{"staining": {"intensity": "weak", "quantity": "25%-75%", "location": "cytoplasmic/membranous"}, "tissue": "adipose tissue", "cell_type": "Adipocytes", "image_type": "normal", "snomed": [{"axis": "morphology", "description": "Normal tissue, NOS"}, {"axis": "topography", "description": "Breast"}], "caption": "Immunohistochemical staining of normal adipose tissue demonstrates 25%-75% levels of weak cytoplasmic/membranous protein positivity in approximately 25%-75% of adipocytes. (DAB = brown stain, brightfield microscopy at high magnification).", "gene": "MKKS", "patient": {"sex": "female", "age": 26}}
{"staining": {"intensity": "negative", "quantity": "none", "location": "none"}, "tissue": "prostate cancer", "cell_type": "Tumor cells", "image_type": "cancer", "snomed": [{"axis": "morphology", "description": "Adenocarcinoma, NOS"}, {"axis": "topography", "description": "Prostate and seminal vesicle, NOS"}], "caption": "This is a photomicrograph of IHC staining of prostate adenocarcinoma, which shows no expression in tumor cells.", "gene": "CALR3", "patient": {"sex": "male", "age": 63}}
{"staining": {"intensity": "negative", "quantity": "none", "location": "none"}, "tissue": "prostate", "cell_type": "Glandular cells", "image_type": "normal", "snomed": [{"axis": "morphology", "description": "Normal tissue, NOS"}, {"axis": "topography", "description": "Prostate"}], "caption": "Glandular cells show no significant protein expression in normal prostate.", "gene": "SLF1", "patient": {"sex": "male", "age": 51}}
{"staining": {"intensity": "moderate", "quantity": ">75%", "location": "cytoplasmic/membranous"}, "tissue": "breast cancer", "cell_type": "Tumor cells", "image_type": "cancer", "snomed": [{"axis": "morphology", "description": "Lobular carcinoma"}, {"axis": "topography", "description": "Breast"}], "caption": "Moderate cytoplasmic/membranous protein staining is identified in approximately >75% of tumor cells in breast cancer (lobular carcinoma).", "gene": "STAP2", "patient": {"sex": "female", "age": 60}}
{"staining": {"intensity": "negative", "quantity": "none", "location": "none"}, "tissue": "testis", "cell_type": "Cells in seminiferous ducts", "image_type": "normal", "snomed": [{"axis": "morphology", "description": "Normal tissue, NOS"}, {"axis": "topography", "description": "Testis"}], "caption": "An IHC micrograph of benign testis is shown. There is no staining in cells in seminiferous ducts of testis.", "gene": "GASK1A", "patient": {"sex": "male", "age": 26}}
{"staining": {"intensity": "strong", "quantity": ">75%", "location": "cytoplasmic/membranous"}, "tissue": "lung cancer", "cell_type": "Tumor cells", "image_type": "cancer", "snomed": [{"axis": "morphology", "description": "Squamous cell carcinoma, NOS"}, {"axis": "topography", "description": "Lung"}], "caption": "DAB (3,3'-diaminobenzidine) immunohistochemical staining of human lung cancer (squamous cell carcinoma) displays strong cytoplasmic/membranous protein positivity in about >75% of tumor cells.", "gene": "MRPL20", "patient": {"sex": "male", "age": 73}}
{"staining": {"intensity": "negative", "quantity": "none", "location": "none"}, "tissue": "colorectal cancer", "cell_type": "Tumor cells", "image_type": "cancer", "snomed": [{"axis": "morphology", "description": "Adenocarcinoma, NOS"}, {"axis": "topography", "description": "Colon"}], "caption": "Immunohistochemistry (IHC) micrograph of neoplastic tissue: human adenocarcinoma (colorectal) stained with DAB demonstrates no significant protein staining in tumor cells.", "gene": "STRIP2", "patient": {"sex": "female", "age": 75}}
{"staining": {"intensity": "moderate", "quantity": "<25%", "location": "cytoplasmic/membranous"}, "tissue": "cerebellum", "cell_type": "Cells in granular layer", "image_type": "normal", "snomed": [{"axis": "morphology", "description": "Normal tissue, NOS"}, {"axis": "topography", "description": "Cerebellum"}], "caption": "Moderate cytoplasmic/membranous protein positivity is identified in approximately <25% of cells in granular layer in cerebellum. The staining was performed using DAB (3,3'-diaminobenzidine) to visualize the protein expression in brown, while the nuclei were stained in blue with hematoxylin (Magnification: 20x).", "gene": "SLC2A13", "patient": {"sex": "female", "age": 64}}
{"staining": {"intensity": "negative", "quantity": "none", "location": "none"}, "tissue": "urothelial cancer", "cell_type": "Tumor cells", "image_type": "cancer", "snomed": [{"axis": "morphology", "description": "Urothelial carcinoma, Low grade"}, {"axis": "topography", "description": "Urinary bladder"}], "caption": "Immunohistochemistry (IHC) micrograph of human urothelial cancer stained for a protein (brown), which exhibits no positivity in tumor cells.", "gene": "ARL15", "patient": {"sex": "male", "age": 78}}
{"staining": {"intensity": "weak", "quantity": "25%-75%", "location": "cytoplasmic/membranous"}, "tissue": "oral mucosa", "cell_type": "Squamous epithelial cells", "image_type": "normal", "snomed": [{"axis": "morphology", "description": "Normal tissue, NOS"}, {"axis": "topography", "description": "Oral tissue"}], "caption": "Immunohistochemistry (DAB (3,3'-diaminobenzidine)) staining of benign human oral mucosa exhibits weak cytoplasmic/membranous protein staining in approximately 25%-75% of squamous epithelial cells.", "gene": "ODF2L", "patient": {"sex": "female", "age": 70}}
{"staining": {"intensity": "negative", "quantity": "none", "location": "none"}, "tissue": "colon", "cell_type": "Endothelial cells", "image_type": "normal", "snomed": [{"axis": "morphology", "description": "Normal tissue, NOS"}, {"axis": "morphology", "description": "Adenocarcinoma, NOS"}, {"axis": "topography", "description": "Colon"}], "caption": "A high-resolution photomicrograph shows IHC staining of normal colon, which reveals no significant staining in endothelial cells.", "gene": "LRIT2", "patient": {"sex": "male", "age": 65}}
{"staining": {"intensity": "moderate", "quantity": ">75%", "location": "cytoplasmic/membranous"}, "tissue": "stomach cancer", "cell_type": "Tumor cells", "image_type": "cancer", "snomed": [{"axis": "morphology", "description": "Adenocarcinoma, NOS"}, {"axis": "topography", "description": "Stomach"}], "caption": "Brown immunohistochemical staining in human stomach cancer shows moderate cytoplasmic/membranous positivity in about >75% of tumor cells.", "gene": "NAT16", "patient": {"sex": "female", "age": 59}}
* * *
* [WORK TO BE COMPLETED]: Word for word, print the listing above once more.

* [RESULT OF THIS EXERCISE]:
{"staining": {"intensity": "weak", "quantity": "25%-75%", "location": "cytoplasmic/membranous"}, "tissue": "adipose tissue", "cell_type": "Adipocytes", "image_type": "normal", "snomed": [{"axis": "morphology", "description": "Normal tissue, NOS"}, {"axis": "topography", "description": "Breast"}], "caption": "Immunohistochemical staining of normal adipose tissue demonstrates 25%-75% levels of weak cytoplasmic/membranous protein positivity in approximately 25%-75% of adipocytes. (DAB = brown stain, brightfield microscopy at high magnification).", "gene": "MKKS", "patient": {"sex": "female", "age": 26}}
{"staining": {"intensity": "negative", "quantity": "none", "location": "none"}, "tissue": "prostate cancer", "cell_type": "Tumor cells", "image_type": "cancer", "snomed": [{"axis": "morphology", "description": "Adenocarcinoma, NOS"}, {"axis": "topography", "description": "Prostate and seminal vesicle, NOS"}], "caption": "This is a photomicrograph of IHC staining of prostate adenocarcinoma, which shows no expression in tumor cells.", "gene": "CALR3", "patient": {"sex": "male", "age": 63}}
{"staining": {"intensity": "negative", "quantity": "none", "location": "none"}, "tissue": "prostate", "cell_type": "Glandular cells", "image_type": "normal", "snomed": [{"axis": "morphology", "description": "Normal tissue, NOS"}, {"axis": "topography", "description": "Prostate"}], "caption": "Glandular cells show no significant protein expression in normal prostate.", "gene": "SLF1", "patient": {"sex": "male", "age": 51}}
{"staining": {"intensity": "moderate", "quantity": ">75%", "location": "cytoplasmic/membranous"}, "tissue": "breast cancer", "cell_type": "Tumor cells", "image_type": "cancer", "snomed": [{"axis": "morphology", "description": "Lobular carcinoma"}, {"axis": "topography", "description": "Breast"}], "caption": "Moderate cytoplasmic/membranous protein staining is identified in approximately >75% of tumor cells in breast cancer (lobular carcinoma).", "gene": "STAP2", "patient": {"sex": "female", "age": 60}}
{"staining": {"intensity": "negative", "quantity": "none", "location": "none"}, "tissue": "testis", "cell_type": "Cells in seminiferous ducts", "image_type": "normal", "snomed": [{"axis": "morphology", "description": "Normal tissue, NOS"}, {"axis": "topography", "description": "Testis"}], "caption": "An IHC micrograph of benign testis is shown. There is no staining in cells in seminiferous ducts of testis.", "gene": "GASK1A", "patient": {"sex": "male", "age": 26}}
{"staining": {"intensity": "strong", "quantity": ">75%", "location": "cytoplasmic/membranous"}, "tissue": "lung cancer", "cell_type": "Tumor cells", "image_type": "cancer", "snomed": [{"axis": "morphology", "description": "Squamous cell carcinoma, NOS"}, {"axis": "topography", "description": "Lung"}], "caption": "DAB (3,3'-diaminobenzidine) immunohistochemical staining of human lung cancer (squamous cell carcinoma) displays strong cytoplasmic/membranous protein positivity in about >75% of tumor cells.", "gene": "MRPL20", "patient": {"sex": "male", "age": 73}}
{"staining": {"intensity": "negative", "quantity": "none", "location": "none"}, "tissue": "colorectal cancer", "cell_type": "Tumor cells", "image_type": "cancer", "snomed": [{"axis": "morphology", "description": "Adenocarcinoma, NOS"}, {"axis": "topography", "description": "Colon"}], "caption": "Immunohistochemistry (IHC) micrograph of neoplastic tissue: human adenocarcinoma (colorectal) stained with DAB demonstrates no significant protein staining in tumor cells.", "gene": "STRIP2", "patient": {"sex": "female", "age": 75}}
{"staining": {"intensity": "moderate", "quantity": "<25%", "location": "cytoplasmic/membranous"}, "tissue": "cerebellum", "cell_type": "Cells in granular layer", "image_type": "normal", "snomed": [{"axis": "morphology", "description": "Normal tissue, NOS"}, {"axis": "topography", "description": "Cerebellum"}], "caption": "Moderate cytoplasmic/membranous protein positivity is identified in approximately <25% of cells in granular layer in cerebellum. The staining was performed using DAB (3,3'-diaminobenzidine) to visualize the protein expression in brown, while the nuclei were stained in blue with hematoxylin (Magnification: 20x).", "gene": "SLC2A13", "patient": {"sex": "female", "age": 64}}
{"staining": {"intensity": "negative", "quantity": "none", "location": "none"}, "tissue": "urothelial cancer", "cell_type": "Tumor cells", "image_type": "cancer", "snomed": [{"axis": "morphology", "description": "Urothelial carcinoma, Low grade"}, {"axis": "topography", "description": "Urinary bladder"}], "caption": "Immunohistochemistry (IHC) micrograph of human urothelial cancer stained for a protein (brown), which exhibits no positivity in tumor cells.", "gene": "ARL15", "patient": {"sex": "male", "age": 78}}
{"staining": {"intensity": "weak", "quantity": "25%-75%", "location": "cytoplasmic/membranous"}, "tissue": "oral mucosa", "cell_type": "Squamous epithelial cells", "image_type": "normal", "snomed": [{"axis": "morphology", "description": "Normal tissue, NOS"}, {"axis": "topography", "description": "Oral tissue"}], "caption": "Immunohistochemistry (DAB (3,3'-diaminobenzidine)) staining of benign human oral mucosa exhibits weak cytoplasmic/membranous protein staining in approximately 25%-75% of squamous epithelial cells.", "gene": "ODF2L", "patient": {"sex": "female", "age": 70}}
{"staining": {"intensity": "negative", "quantity": "none", "location": "none"}, "tissue": "colon", "cell_type": "Endothelial cells", "image_type": "normal", "snomed": [{"axis": "morphology", "description": "Normal tissue, NOS"}, {"axis": "morphology", "description": "Adenocarcinoma, NOS"}, {"axis": "topography", "description": "Colon"}], "caption": "A high-resolution photomicrograph shows IHC staining of normal colon, which reveals no significant staining in endothelial cells.", "gene": "LRIT2", "patient": {"sex": "male", "age": 65}}
{"staining": {"intensity": "moderate", "quantity": ">75%", "location": "cytoplasmic/membranous"}, "tissue": "stomach cancer", "cell_type": "Tumor cells", "image_type": "cancer", "snomed": [{"axis": "morphology", "description": "Adenocarcinoma, NOS"}, {"axis": "topography", "description": "Stomach"}], "caption": "Brown immunohistochemical staining in human stomach cancer shows moderate cytoplasmic/membranous positivity in about >75% of tumor cells.", "gene": "NAT16", "patient": {"sex": "female", "age": 59}}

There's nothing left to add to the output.